O plenário da Assembleia Legislativa de Goiás (Alego) aprovou, em votação definitiva, a recomposição salarial (data-base), de 10.16%, dos servidores ativos e inativos do Estado, referente à inflação de 2021, calculada pelo Índice Nacional de Preços ao Consumidor (INPC), em sessão nessa quinta-feira (17).
Os funcionários públicos aceitaram a proposta do Governo no último dia 8, após reunião na antiga sede da Assembleia Legislativa (Alego), onde representantes das categorias discutiram a proposta.

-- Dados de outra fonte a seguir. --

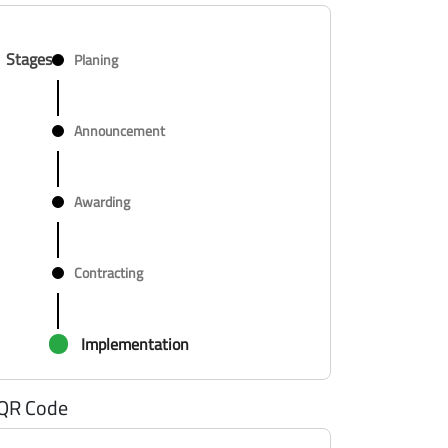
Stages
Planing
Announcement
Awarding
Contracting
Implementation
QR Code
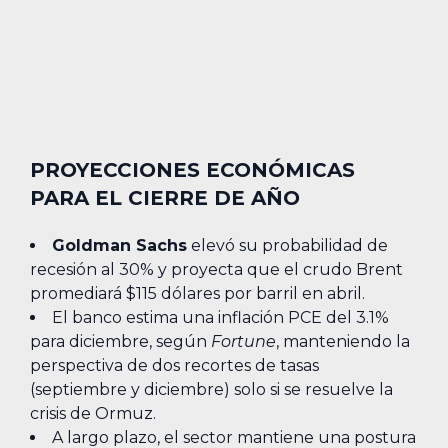
PROYECCIONES ECONÓMICAS
PARA EL CIERRE DE AÑO
Goldman Sachs
elevó su probabilidad de
recesión al 30% y proyecta que el crudo Brent
promediará $115 dólares por barril en abril.
El banco estima una inflación PCE del 3.1%
para diciembre, según
Fortune
, manteniendo la
perspectiva de dos recortes de tasas
(septiembre y diciembre) solo si se resuelve la
crisis de Ormuz.
A largo plazo, el sector mantiene una postura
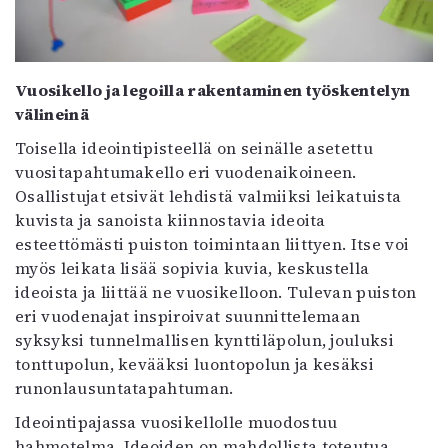
Vuosikello ja legoilla rakentaminen työskentelyn
välineinä
Toisella ideointipisteellä on seinälle asetettu
vuositapahtumakello eri vuodenaikoineen.
Osallistujat etsivät lehdistä valmiiksi leikatuista
kuvista ja sanoista kiinnostavia ideoita
esteettömästi puiston toimintaan liittyen. Itse voi
myös leikata lisää sopivia kuvia, keskustella
ideoista ja liittää ne vuosikelloon. Tulevan puiston
eri vuodenajat inspiroivat suunnittelemaan
syksyksi tunnelmallisen kynttiläpolun, jouluksi
tonttupolun, kevääksi luontopolun ja kesäksi
runonlausuntatapahtuman.
Ideointipajassa vuosikellolle muodostuu
hahmotelma. Ideoiden on mahdollista toteutua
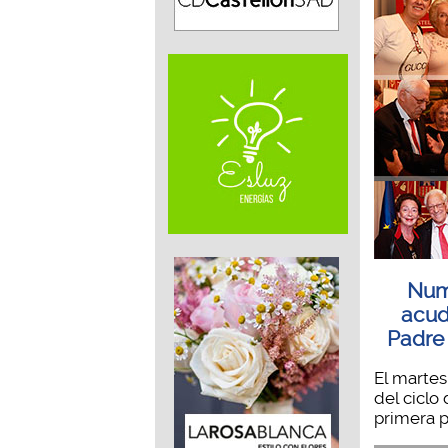
Num
acud
Padre
El martes
del ciclo
primera pe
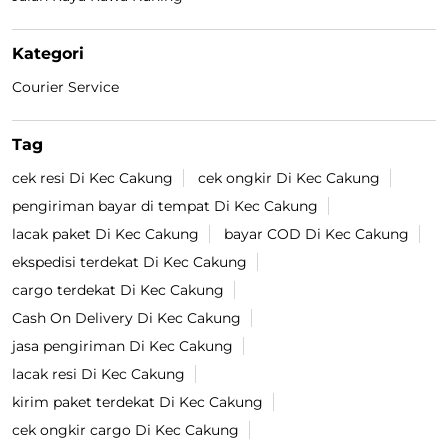
Kategori
Courier Service
Tag
cek resi Di Kec Cakung
cek ongkir Di Kec Cakung
pengiriman bayar di tempat Di Kec Cakung
lacak paket Di Kec Cakung
bayar COD Di Kec Cakung
ekspedisi terdekat Di Kec Cakung
cargo terdekat Di Kec Cakung
Cash On Delivery Di Kec Cakung
jasa pengiriman Di Kec Cakung
lacak resi Di Kec Cakung
kirim paket terdekat Di Kec Cakung
cek ongkir cargo Di Kec Cakung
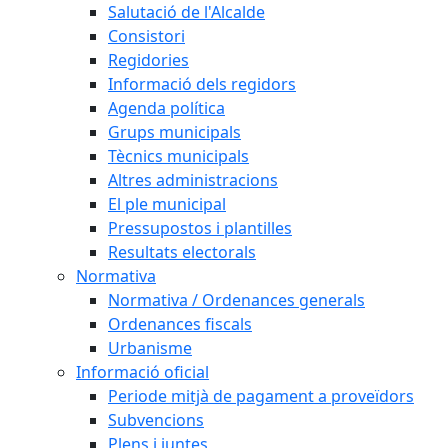
Salutació de l'Alcalde
Consistori
Regidories
Informació dels regidors
Agenda política
Grups municipals
Tècnics municipals
Altres administracions
El ple municipal
Pressupostos i plantilles
Resultats electorals
Normativa
Normativa / Ordenances generals
Ordenances fiscals
Urbanisme
Informació oficial
Periode mitjà de pagament a proveïdors
Subvencions
Plens i juntes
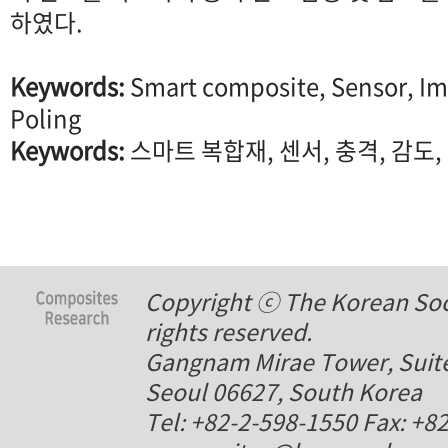
하였다.
Keywords:
Smart composite, Sensor, Imp
Poling
Keywords:
스마트 복합재, 센서, 충격, 감도,
Copyright ⓒ The Korean Soci
rights reserved.
Gangnam Mirae Tower, Suite
Seoul 06627, South Korea
Tel: +82-2-598-1550 Fax: +8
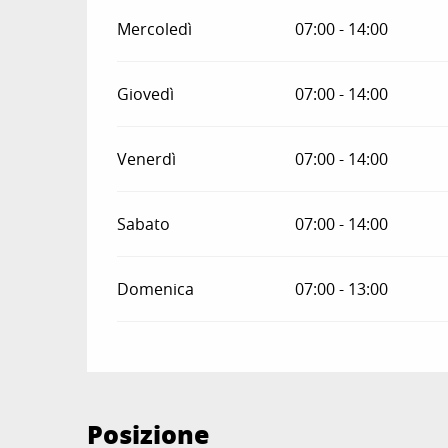
Mercoledì
07:00 - 14:00
Giovedì
07:00 - 14:00
Venerdì
07:00 - 14:00
Sabato
07:00 - 14:00
Domenica
07:00 - 13:00
Posizione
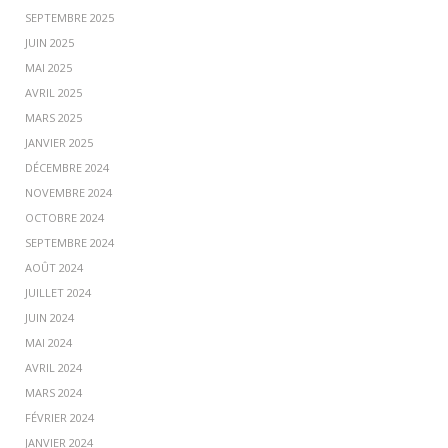
SEPTEMBRE 2025
JUIN 2025
MAI 2025
AVRIL 2025
MARS 2025
JANVIER 2025
DÉCEMBRE 2024
NOVEMBRE 2024
OCTOBRE 2024
SEPTEMBRE 2024
AOÛT 2024
JUILLET 2024
JUIN 2024
MAI 2024
AVRIL 2024
MARS 2024
FÉVRIER 2024
JANVIER 2024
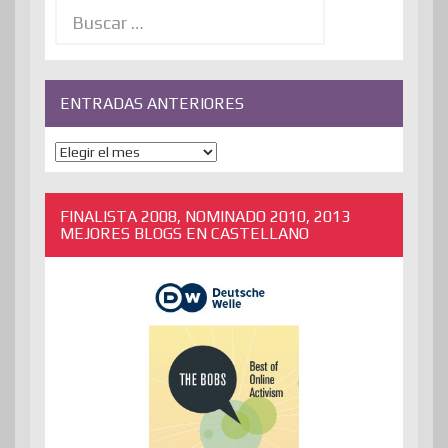
Buscar:
ENTRADAS ANTERIORES
ENTRADAS
ANTERIORES
FINALISTA 2008, NOMINADO 2010, 2013
MEJORES BLOGS EN CASTELLANO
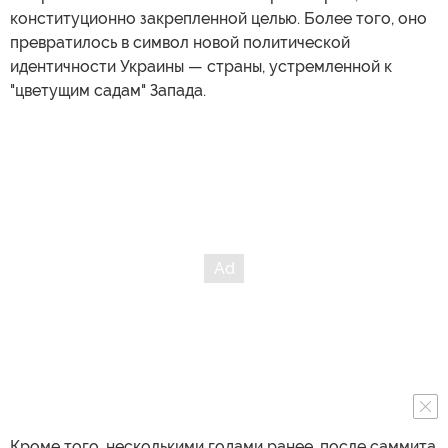
конституционно закрепленной целью. Более того, оно
превратилось в символ новой политической
идентичности Украины — страны, устремленной к
"цветущим садам" Запада.
Кроме того, несколькими годами ранее, после саммита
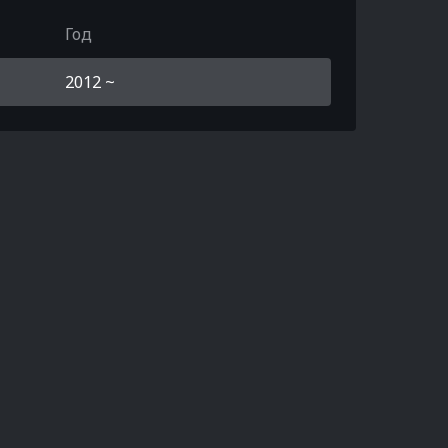
Год
2012 ~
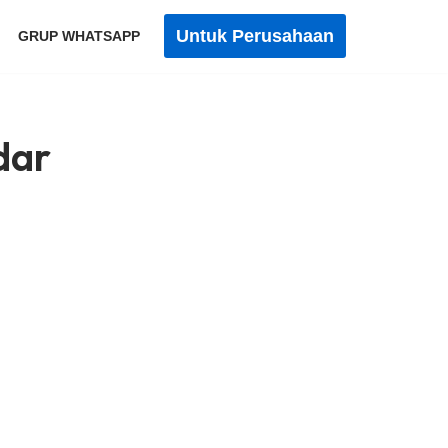
Untuk Perusahaan
GRUP WHATSAPP
dar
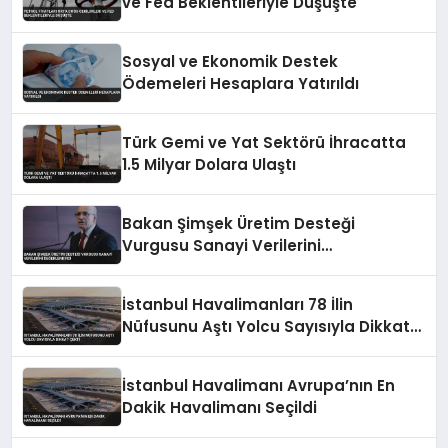
ve Fed Beklentileriyle Düşüşte
Sosyal ve Ekonomik Destek
Ödemeleri Hesaplara Yatırıldı
Türk Gemi ve Yat Sektörü İhracatta
1.5 Milyar Dolara Ulaştı
Bakan Şimşek Üretim Desteği
Vurgusu Sanayi Verilerini
Değerlendirdi
İstanbul Havalimanları 78 İlin
Nüfusunu Aştı Yolcu Sayısıyla Dikkat
Çekti
İstanbul Havalimanı Avrupa’nın En
Dakik Havalimanı Seçildi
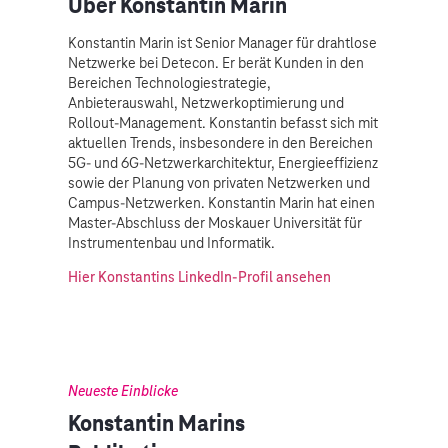
Über Konstantin Marin
Konstantin Marin ist Senior Manager für drahtlose
Netzwerke bei Detecon. Er berät Kunden in den
Bereichen Technologiestrategie,
Anbieterauswahl, Netzwerkoptimierung und
Rollout-Management. Konstantin befasst sich mit
aktuellen Trends, insbesondere in den Bereichen
5G- und 6G-Netzwerkarchitektur, Energieeffizienz
sowie der Planung von privaten Netzwerken und
Campus-Netzwerken. Konstantin Marin hat einen
Master-Abschluss der Moskauer Universität für
Instrumentenbau und Informatik.
Hier Konstantins LinkedIn-Profil ansehen
Neueste Einblicke
Konstantin Marins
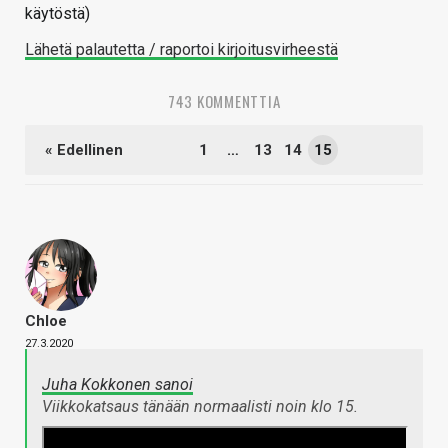
käytöstä)
Lähetä palautetta / raportoi kirjoitusvirheestä
743 KOMMENTTIA
« Edellinen
1
…
13
14
15
Chloe
27.3.2020
Juha Kokkonen sanoi
Viikkokatsaus tänään normaalisti noin klo 15.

Apesar de terem aceitado reajuste de 10,16%, índice que não está nem perto do que foi solicitado pelos servidores, 25,53%, que seria referente à recomposição salarial relativo à inflação dos anos do governo Caiado, o presidente do Sinpol Goiás, Paulo Sérgio Alves de Araújo, declarou que a decisão foi frustrante, mas prudente para o momento.
“Não chega nem perto dos 25,53% anteriormente exigidos e que correspondem aos 4 anos sem recomposição salarial com uma inflação que engoliu nossos rendimentos”, desabafou Paulo Sérgio.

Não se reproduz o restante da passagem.